Texto será debatido somente depois das eleições, afirmou deputado
 
O deputado federal Arthur Maia (União-BA) anunciou, com exclusividade ao BE News, que adiou a apresentação de seu relatório final sobre o Projeto de Lei n. 733/2025, que propõe um novo marco regulatório para o setor portuário.

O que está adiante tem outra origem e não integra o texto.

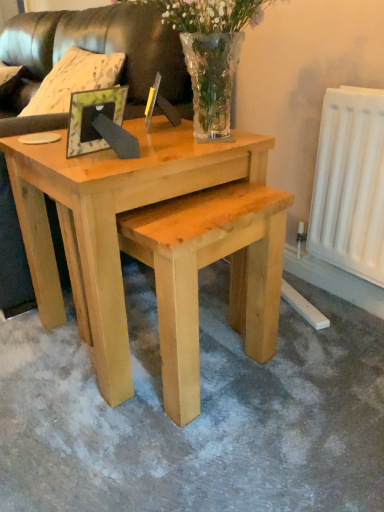
Measure the distance between point (196,25) and camera.

A distance of 38.27 inches exists between point (196,25) and camera.

This screenshot has width=384, height=512. Describe the element at coordinates (93, 118) in the screenshot. I see `green leafy frame at center` at that location.

The width and height of the screenshot is (384, 512). What do you see at coordinates (98, 52) in the screenshot?
I see `leather couch at upper left, the 1th couch from the front` at bounding box center [98, 52].

The image size is (384, 512). What do you see at coordinates (100, 51) in the screenshot?
I see `leather couch at upper left, the first couch viewed from the back` at bounding box center [100, 51].

What are the coordinates of `natural wood coffee table at center` in the screenshot? It's located at (113, 218).

Is green leafy frame at center closer to camera compared to leather couch at upper left, which is the 2th couch in front-to-back order?

Yes, it is in front of leather couch at upper left, which is the 2th couch in front-to-back order.

From the image's perspective, between green leafy frame at center and leather couch at upper left, the first couch viewed from the back, who is located below?

green leafy frame at center is shown below in the image.

From a real-world perspective, is green leafy frame at center physically below leather couch at upper left, the first couch viewed from the back?

Yes, from a real-world perspective, green leafy frame at center is beneath leather couch at upper left, the first couch viewed from the back.

Based on the photo, which object is positioned more to the left, green leafy frame at center or leather couch at upper left, the first couch viewed from the back?

leather couch at upper left, the first couch viewed from the back.

How much distance is there between leather couch at upper left, which is the 2th couch in front-to-back order, and natural wood coffee table at center?

leather couch at upper left, which is the 2th couch in front-to-back order, and natural wood coffee table at center are 23.93 inches apart.

Between leather couch at upper left, the first couch viewed from the back, and natural wood coffee table at center, which one is positioned behind?

leather couch at upper left, the first couch viewed from the back, is further from the camera.

From the image's perspective, between leather couch at upper left, which is the 2th couch in front-to-back order, and natural wood coffee table at center, which one is located above?

leather couch at upper left, which is the 2th couch in front-to-back order, appears higher in the image.

Could you tell me if leather couch at upper left, the first couch viewed from the back, is turned towards natural wood coffee table at center?

No, leather couch at upper left, the first couch viewed from the back, does not turn towards natural wood coffee table at center.

Is leather couch at upper left, the 1th couch from the front, bigger than clear glass vase at upper center?

Yes, leather couch at upper left, the 1th couch from the front, is bigger than clear glass vase at upper center.

Could you measure the distance between leather couch at upper left, the 1th couch from the front, and clear glass vase at upper center?

leather couch at upper left, the 1th couch from the front, and clear glass vase at upper center are 18.89 inches apart from each other.

Consider the image. What's the angular difference between leather couch at upper left, placed as the 2th couch when sorted from back to front, and clear glass vase at upper center's facing directions?

2.4 degrees.

From the image's perspective, which one is positioned higher, leather couch at upper left, placed as the 2th couch when sorted from back to front, or clear glass vase at upper center?

From the image's view, leather couch at upper left, placed as the 2th couch when sorted from back to front, is above.

Is clear glass vase at upper center aimed at leather couch at upper left, placed as the 2th couch when sorted from back to front?

A: No, clear glass vase at upper center is not facing towards leather couch at upper left, placed as the 2th couch when sorted from back to front.

Does clear glass vase at upper center have a lesser width compared to leather couch at upper left, placed as the 2th couch when sorted from back to front?

Indeed, clear glass vase at upper center has a lesser width compared to leather couch at upper left, placed as the 2th couch when sorted from back to front.

From a real-world perspective, is clear glass vase at upper center over leather couch at upper left, the 1th couch from the front?

Correct, in the physical world, clear glass vase at upper center is higher than leather couch at upper left, the 1th couch from the front.

Is clear glass vase at upper center not close to leather couch at upper left, the 1th couch from the front?

That's not correct — clear glass vase at upper center is a little close to leather couch at upper left, the 1th couch from the front.

Which is farther from the camera, (x=98, y=40) or (x=110, y=112)?

The point (x=98, y=40) is more distant.

From a real-world perspective, relative to green leafy frame at center, is leather couch at upper left, the first couch viewed from the back, vertically above or below?

leather couch at upper left, the first couch viewed from the back, is above green leafy frame at center.

I want to click on picture frame below the leather couch at upper left, the first couch viewed from the back (from a real-world perspective), so click(x=93, y=118).

Does leather couch at upper left, the first couch viewed from the back, appear on the left side of green leafy frame at center?

Correct, you'll find leather couch at upper left, the first couch viewed from the back, to the left of green leafy frame at center.

Can you tell me how much leather couch at upper left, placed as the 2th couch when sorted from back to front, and leather couch at upper left, which is the 2th couch in front-to-back order, differ in facing direction?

Segundo o parlamentar, o texto, que chegou a ser prometido para abril, só deve ser entregue após o período eleitoral – o primeiro turno ocorrerá em 4 de outubro e, se for necessário, o segundo turno acontecerá em 25 de outubro.
 
Maia decidiu pelo adiamento por já perceber um maior envolvimento dos deputados com os preparativos das eleições deste ano, “o que tem levado os políticos a se ausentar de Brasília, muitas vezes votando projetos a distância”. Para ele, “será melhor esperar e ter todos os parlamentares no Congresso, para que possa apresentar meu relatório, com minhas propostas para a PL 733 e, então, votarmos”.
 
O parlamentar descartou que o adiamento tenha relação com eventuais nova negociações com sindicatos laborais. 
 
A estratégia foi debatida por Arthur Maia com o presidente da Câmara, deputado Hugo Motta (Republicanos-PB). Segundo o relator, a expectativa é que o texto seja apresentado e aprovado, ainda este ano, pelos integrantes da comissão especial criada para analisar o novo marco regulatório e, em seguida, pelo plenário da Câmara. Como resultado, o Senado, com seus novos integrantes, eleitos em outubro, deve apreciaar o projeto de lei no início de 2027.
 
Ministério
 
Nesta semana, o ministro de Portos e Aeroportos, Tomé França, anunciou que não irá apresentar mais um texto substitutivo ao PL n. 733/2025. A decisão foi elogiada por Arthur Maia, que destacou o caráter amplo do texto que irá apresentar em seu relatório, atendendo demandas de empresários, sindicatos e autoridades.
 
A proposta de Maia prevê uma indenização em casos de desativação dos Órgãos Gestores de Mão de Obra (Ogmos), a criação de um Programa de Demissão Voluntária (PDV) financiado pelo setor empresarial e mecanismos de proteção social aos trabalhadores, além de manter as categorias profissionais existentes, com modelo de trabalhadores registrados e cadastrados, assegurar a validade das certificações já concedidas e reforçar o papel do Ogmo na gestão da mão de obra.